Director Apichatpong Weerasethakul at the 63rd Cannes Film Festival in 2010. (VINCENT KESSLER)

The narrative in the film Uncle Boonmee may not address the historical politics of the Northeast directly. Rather, it tells the story of Uncle Boonmee, a beekeeper who's dying of kidney disease and is visited by the spirit of his deceased wife and also by "the monkey ghost", which could be a new avatar of his long-lost son who had disappeared into the jungle many years ago, probably to join the communists. Still, the film has the distinct aroma and humour of an Isan folk tale, and as part of Primitive, its sociopolitical undercurrent simmers beneath the surface.
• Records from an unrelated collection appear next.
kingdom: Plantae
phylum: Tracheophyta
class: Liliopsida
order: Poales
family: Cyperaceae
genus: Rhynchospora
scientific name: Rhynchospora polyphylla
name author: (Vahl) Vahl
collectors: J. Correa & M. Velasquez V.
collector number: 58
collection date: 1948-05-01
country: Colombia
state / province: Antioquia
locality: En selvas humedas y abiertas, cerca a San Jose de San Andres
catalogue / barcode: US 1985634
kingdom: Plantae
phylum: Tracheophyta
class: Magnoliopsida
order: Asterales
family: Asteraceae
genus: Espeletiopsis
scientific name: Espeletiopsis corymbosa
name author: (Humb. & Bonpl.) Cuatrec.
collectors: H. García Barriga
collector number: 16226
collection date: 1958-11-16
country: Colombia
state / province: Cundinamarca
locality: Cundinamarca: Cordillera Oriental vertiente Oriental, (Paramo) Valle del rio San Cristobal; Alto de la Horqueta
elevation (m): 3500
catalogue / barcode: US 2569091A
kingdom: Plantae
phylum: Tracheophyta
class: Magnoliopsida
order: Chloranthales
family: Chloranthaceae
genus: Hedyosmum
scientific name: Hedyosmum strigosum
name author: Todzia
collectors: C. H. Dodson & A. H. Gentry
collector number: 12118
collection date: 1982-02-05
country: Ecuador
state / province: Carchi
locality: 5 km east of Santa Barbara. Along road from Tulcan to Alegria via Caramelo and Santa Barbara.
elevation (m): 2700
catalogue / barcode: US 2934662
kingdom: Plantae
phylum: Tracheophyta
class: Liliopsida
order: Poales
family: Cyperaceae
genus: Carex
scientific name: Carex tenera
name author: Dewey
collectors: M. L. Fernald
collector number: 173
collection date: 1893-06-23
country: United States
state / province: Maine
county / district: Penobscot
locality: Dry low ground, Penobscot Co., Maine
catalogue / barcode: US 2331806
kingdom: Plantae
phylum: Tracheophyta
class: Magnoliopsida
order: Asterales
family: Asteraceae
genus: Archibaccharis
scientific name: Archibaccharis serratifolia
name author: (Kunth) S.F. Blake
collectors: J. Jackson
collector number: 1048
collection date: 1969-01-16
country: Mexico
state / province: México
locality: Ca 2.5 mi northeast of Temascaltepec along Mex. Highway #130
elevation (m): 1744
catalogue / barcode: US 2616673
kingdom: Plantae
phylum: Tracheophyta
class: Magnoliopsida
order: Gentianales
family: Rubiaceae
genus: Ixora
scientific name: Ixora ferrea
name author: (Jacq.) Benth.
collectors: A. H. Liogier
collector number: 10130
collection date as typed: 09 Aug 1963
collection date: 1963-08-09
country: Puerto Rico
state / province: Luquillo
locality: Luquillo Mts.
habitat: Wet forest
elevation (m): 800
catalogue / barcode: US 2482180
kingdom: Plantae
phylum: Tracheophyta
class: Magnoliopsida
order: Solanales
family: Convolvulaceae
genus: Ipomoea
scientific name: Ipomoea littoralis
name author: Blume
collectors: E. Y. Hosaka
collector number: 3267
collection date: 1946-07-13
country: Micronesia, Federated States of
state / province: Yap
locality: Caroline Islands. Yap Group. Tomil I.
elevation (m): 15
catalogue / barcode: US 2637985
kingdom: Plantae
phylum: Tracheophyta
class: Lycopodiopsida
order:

And thus its victory at Cannes, days after the bloody crackdown in Bangkok in which a large number of protesters were from Isan, was opportune. The two events are not directly connected, but to dismiss a proposal of poetic redemption in the whole scheme would be a sin to the imagination, or even to history. Spiritually if not thematically, Thailand's first Palme d'Or and the brutal suppression were somehow linked by an invisible thread. And as we celebrate the 10th anniversary of Uncle Boonmee, the same anniversary of another event is also taking place, an event whose outline and particulars remain shrouded in a fog of prejudice after all these years.

That aside, Uncle Boonmee's win also spread a wider implication. It vindicated years of struggling not just by Apichatpong but by other independent filmmakers who believed in telling personal stories. And beyond that, it also opened up the possibility for all Thai films. It drove young people to have more faith in cinema and compelled bourgeois multiplex audiences to pay attention (at least for a while) to something other than Hollywood blockbusters. The film's reputation also pushed the government to contemplate a programme of subsidy to art-house films -- again, unfortunately, only for a while.

But as Apichatpong would have told us, let's not get carried away. Let's not overestimate everything and cling to the Palme d'Or as if it were the ultimate salvation of our sorrows. Ten years after that crazy night in Cannes, the Thai film industry remains in a state of perpetual struggle -- compounded now by the coronavirus pandemic -- and especially the independent filmmakers who still have to fight tooth and nail to get funding. Thai politics, too, has hardly moved away from the circumstances that had led to the incident in May 2010; if anything, it has gotten worse. Uncle Boonmee made history that night, but like the many lives of the titular uncle or like the idea of cinema itself, history is a process of constant remaking, an endless series of death and rebirth that leaves a trail of memory from which we emerge, if we in fact do, more humbly rather than triumphantly.

Two years ago Apichatpong gave his Palme d'Or -- the actual trophy -- to the Thai Film Archive. It is now on show at the Thai Film Museum, a splendid piece of history housed in a showcase for public viewing. Like I said, from that historic night 10 years ago, it has always felt like our win.